IN THE CANADIAN FORCES
I’m Corporal Nicholas Glas. I’m from London, Ontario. I’m a military policeman and I’m currently posted to Borden, Ontario.
And I’m Master Seaman Tanya Gazzellone from St. John, New Brunswick. I’m a Military Police investigator working with the Canadian Forces National Investigation Service in Edmonton, Alberta.
GAZZELLONE: Military Police are sworn to uphold the laws of Canada and the code of service discipline and dedicated to serving a global community of 90,000 regular and reserve-force soldiers, air crews and sailors.
We handle everything from Internet cyber security to dockside patrols, from guarding our diplomatic missions overseas to directing traffic on convoy. Whether it’s investigating a domestic disturbance or a theft on base or securing and transporting enemy detainees, Canada’s Military Police members have a vital role to play.
GLAS: Soldiers are there to protect Canada, but somebody needs to protect the soldier and as a Military Police member, you’re protecting those who protect Canada.
GAZZELLONE: On deployment, we go wherever our troops go right up to the forward operating bases when needed and we work with foreign law enforcement to help train and improve their ranks.
GLAS: You’re constantly learning new skill sets, facing new challenges and upgrading your proficiencies.
I wanted the policing job and I also wanted to be a soldier. I still wanted to be able to deploy and I found that the Military Police trade was the best opportunity for that. I could serve my community, serve the military community and, as well I could still serve abroad, serve Canada as a soldier.
GAZZELLONE: There are great opportunities for specialized postings such as providing close protection for VIPs, providing security at one of Canada’s embassies overseas, working plainclothes or undercover in one of our specialized investigative units, being an Air Marshall or providing mentoring to police forces in other countries.
GLAS: You could be working in Beijing, China, London, England, basically anywhere in the world where there’s a Canadian embassy.

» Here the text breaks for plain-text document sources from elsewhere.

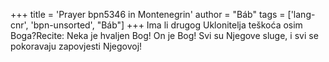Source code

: +++
title = 'Prayer bpn5346 in Montenegrin'
author = "Báb"
tags = ['lang-cnr', 'bpn-unsorted', "Báb"]
+++
Ima li drugog Uklonitelja teškoća osim Boga?Recite: Neka je hvaljen Bog! On je Bog! Svi su Njegove sluge, i svi se pokoravaju zapovjesti Njegovoj!
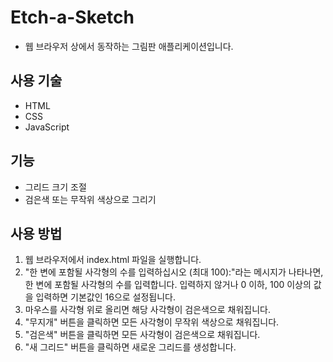 # Etch-a-Sketch

- 웹 브라우저 상에서 동작하는 그림판 애플리케이션입니다.

## 사용 기술

- HTML
- CSS
- JavaScript

## 기능

- 그리드 크기 조절
- 검은색 또는 무작위 색상으로 그리기

## 사용 방법

1. 웹 브라우저에서 index.html 파일을 실행합니다.
2. "한 변에 포함될 사각형의 수를 입력하십시오 (최대 100):"라는 메시지가 나타나면, 한 변에 포함될 사각형의 수를 입력합니다. 입력하지 않거나 0 이하, 100 이상의 값을 입력하면 기본값인 16으로 설정됩니다.
3. 마우스를 사각형 위로 올리면 해당 사각형이 검은색으로 채워집니다.
4. "무지개" 버튼을 클릭하면 모든 사각형이 무작위 색상으로 채워집니다.
5. "검은색" 버튼을 클릭하면 모든 사각형이 검은색으로 채워집니다.
6. "새 그리드" 버튼을 클릭하면 새로운 그리드를 생성합니다.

There’s a chance that you could find yourself posted there if you wanted it.
GAZZELLONE: Before you can enrol in the Forces as a Military Police recruit, you’ll have to complete a community college diploma in Law and Security Administration, Police Foundations or a similar program from a recognized community college or CEGEP.
GLAS: If you’re accepted, you’ll undergo basic military training in Quebec, then head to the Canadian Forces Military Police Academy at CFB Borden in Ontario.
GAZZELLONE: The course at the Academy lasts 6 months . You’ll learn the basics of Canadian military and civilian law, emergency response, conflict mitigation, crime scene investigation and use of force. You’ll also learn the role of the Military Police in the Forces, in the community, in the courtroom and on the battlefield.
GLAS: When you graduate from the Academy, you’ll be posted to your first detachment.
GAZZELLONE: Your first year as a provisional member of the Military Police is spent under close supervision at a police detachment on a Forces base in Canada. You’ll have a long list of benchmarks to pass to ensure you’re up to the job.
You’ll have coach officers assigned to you as you work with other members toward your official certification.
GLAS: Once that initial year is up, you ride on your own and you’re able to get into more diverse training and experiences in the Military Police trade.
GAZZELLONE: My first posting was CFB Petawawa. I really truly enjoyed my time as a patrolman there. The rush of a 911 is incredible.
GLAS: Within a detachment, you could be working as a court liaison officer, general investigations section. We have drug units, we have undercover operators – the sky’s the limit essentially.
GAZZELLONE: Currently, I’m an investigator with the Canadian Forces National Investigation Service. On a day-to-day basis, I could be tasked to investigate the more serious offenses, such things as sexual assaults, frauds or sudden deaths.
Policing in the military is definitely different that policing on civilian street. I joined the Forces because I wanted to live the adventure and that’s exactly what I’ve done so far. I’ve had opportunity to be on ships, to be in the field, on Air Force bases and Army bases.
GLAS: You know, there’s no greater satisfaction than going home at the end of the day knowing that you did something good. If the day’s been busy, you’ve been busy helping people. If the day’s been slow, then people haven’t needed your help and that’s just as satisfying.